▶ _Work to be completed_: After finding the line with "School : PERPETUAL HELP COLLEGE - MANILA" in the data below, set down exactly each line through the one with "BE PUNCTUAL REPORT", inclusive, and stop there.

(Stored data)
[Start of section]
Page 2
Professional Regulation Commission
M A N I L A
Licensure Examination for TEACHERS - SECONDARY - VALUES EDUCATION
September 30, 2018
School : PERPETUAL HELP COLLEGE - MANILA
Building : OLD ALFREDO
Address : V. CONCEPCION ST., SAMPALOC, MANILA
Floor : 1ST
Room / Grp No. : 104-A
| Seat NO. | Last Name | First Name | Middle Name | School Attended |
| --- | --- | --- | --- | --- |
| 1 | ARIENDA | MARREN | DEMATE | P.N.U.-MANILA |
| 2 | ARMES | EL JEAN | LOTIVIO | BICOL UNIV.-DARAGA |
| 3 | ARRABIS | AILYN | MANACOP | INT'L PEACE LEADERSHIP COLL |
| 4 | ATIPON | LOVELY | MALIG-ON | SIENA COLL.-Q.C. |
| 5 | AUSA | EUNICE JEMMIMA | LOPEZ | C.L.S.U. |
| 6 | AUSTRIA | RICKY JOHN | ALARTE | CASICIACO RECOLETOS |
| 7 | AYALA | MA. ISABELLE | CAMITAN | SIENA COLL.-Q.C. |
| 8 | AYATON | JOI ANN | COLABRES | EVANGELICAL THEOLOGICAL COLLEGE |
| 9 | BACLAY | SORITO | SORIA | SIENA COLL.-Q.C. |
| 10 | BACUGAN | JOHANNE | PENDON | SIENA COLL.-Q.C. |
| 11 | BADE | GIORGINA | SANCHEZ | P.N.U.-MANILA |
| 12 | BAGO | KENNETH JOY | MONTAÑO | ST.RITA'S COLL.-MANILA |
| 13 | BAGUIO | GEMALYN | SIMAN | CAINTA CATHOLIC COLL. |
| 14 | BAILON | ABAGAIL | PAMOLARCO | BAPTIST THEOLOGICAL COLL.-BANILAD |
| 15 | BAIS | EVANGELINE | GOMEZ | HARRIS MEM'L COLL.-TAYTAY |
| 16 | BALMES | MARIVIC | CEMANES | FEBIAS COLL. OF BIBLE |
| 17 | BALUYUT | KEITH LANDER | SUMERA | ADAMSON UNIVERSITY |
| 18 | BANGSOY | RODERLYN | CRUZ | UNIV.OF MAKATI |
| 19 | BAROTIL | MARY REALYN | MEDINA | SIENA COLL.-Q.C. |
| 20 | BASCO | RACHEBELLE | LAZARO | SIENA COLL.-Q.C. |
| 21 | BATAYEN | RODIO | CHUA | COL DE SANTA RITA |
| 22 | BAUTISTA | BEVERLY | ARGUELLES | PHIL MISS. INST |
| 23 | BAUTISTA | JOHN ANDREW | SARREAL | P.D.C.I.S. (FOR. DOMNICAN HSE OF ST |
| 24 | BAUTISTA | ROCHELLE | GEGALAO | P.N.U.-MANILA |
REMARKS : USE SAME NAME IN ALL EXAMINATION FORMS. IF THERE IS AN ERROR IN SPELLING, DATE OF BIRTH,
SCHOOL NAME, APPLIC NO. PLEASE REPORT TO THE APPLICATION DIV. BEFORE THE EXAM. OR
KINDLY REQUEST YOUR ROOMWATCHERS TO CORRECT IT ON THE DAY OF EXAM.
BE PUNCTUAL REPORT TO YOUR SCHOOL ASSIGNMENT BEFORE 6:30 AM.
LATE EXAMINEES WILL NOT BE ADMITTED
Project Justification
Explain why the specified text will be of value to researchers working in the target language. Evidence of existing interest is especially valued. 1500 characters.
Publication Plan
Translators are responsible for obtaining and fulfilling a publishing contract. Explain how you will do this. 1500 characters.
[End of section]
▶ _Your solution_:
School : PERPETUAL HELP COLLEGE - MANILA
Building : OLD ALFREDO
Address : V. CONCEPCION ST., SAMPALOC, MANILA
Floor : 1ST
Room / Grp No. : 104-A
| Seat NO. | Last Name | First Name | Middle Name | School Attended |
| --- | --- | --- | --- | --- |
| 1 | ARIENDA | MARREN | DEMATE | P.N.U.-MANILA |
| 2 | ARMES | EL JEAN | LOTIVIO | BICOL UNIV.-DARAGA |
| 3 | ARRABIS | AILYN | MANACOP | INT'L PEACE LEADERSHIP COLL |
| 4 | ATIPON | LOVELY | MALIG-ON | SIENA COLL.-Q.C. |
| 5 | AUSA | EUNICE JEMMIMA | LOPEZ | C.L.S.U. |
| 6 | AUSTRIA | RICKY JOHN | ALARTE | CASICIACO RECOLETOS |
| 7 | AYALA | MA. ISABELLE | CAMITAN | SIENA COLL.-Q.C. |
| 8 | AYATON | JOI ANN | COLABRES | EVANGELICAL THEOLOGICAL COLLEGE |
| 9 | BACLAY | SORITO | SORIA | SIENA COLL.-Q.C. |
| 10 | BACUGAN | JOHANNE | PENDON | SIENA COLL.-Q.C. |
| 11 | BADE | GIORGINA | SANCHEZ | P.N.U.-MANILA |
| 12 | BAGO | KENNETH JOY | MONTAÑO | ST.RITA'S COLL.-MANILA |
| 13 | BAGUIO | GEMALYN | SIMAN | CAINTA CATHOLIC COLL. |
| 14 | BAILON | ABAGAIL | PAMOLARCO | BAPTIST THEOLOGICAL COLL.-BANILAD |
| 15 | BAIS | EVANGELINE | GOMEZ | HARRIS MEM'L COLL.-TAYTAY |
| 16 | BALMES | MARIVIC | CEMANES | FEBIAS COLL. OF BIBLE |
| 17 | BALUYUT | KEITH LANDER | SUMERA | ADAMSON UNIVERSITY |
| 18 | BANGSOY | RODERLYN | CRUZ | UNIV.OF MAKATI |
| 19 | BAROTIL | MARY REALYN | MEDINA | SIENA COLL.-Q.C. |
| 20 | BASCO | RACHEBELLE | LAZARO | SIENA COLL.-Q.C. |
| 21 | BATAYEN | RODIO | CHUA | COL DE SANTA RITA |
| 22 | BAUTISTA | BEVERLY | ARGUELLES | PHIL MISS. INST |
| 23 | BAUTISTA | JOHN ANDREW | SARREAL | P.D.C.I.S. (FOR. DOMNICAN HSE OF ST |
| 24 | BAUTISTA | ROCHELLE | GEGALAO | P.N.U.-MANILA |
REMARKS : USE SAME NAME IN ALL EXAMINATION FORMS. IF THERE IS AN ERROR IN SPELLING, DATE OF BIRTH,
SCHOOL NAME, APPLIC NO. PLEASE REPORT TO THE APPLICATION DIV. BEFORE THE EXAM. OR
KINDLY REQUEST YOUR ROOMWATCHERS TO CORRECT IT ON THE DAY OF EXAM.
BE PUNCTUAL REPORT TO YOUR SCHOOL ASSIGNMENT BEFORE 6:30 AM.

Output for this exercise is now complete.